● **Dataset excerpts**
───

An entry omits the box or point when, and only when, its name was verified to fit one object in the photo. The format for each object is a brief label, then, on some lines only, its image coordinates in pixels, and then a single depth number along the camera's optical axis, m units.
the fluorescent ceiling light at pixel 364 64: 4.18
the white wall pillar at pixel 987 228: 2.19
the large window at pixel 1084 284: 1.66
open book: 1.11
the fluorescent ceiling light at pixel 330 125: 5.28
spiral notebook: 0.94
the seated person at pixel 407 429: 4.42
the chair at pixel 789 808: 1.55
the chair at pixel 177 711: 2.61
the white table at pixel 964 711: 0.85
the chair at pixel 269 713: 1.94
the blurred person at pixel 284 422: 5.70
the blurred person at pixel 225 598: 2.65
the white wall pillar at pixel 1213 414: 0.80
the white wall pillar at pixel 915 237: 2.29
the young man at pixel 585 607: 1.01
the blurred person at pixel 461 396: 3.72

───

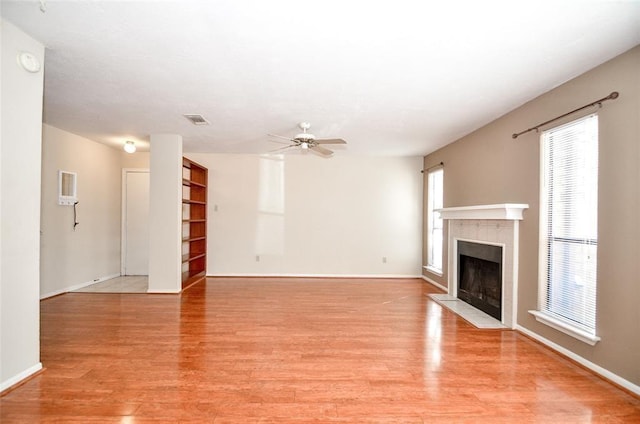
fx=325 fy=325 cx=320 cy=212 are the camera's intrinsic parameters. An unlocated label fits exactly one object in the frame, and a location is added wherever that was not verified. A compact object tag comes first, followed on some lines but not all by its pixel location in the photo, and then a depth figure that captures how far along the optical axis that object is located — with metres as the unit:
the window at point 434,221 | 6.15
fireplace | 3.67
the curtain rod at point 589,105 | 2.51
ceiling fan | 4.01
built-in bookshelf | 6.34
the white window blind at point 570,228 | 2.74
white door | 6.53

───

● **Exercise aim**
Lines containing the word "light" must be found in the data above and copied.

● **Output of the task**
the fluorescent ceiling light at pixel 364 64: 4.18
the fluorescent ceiling light at pixel 330 125: 5.28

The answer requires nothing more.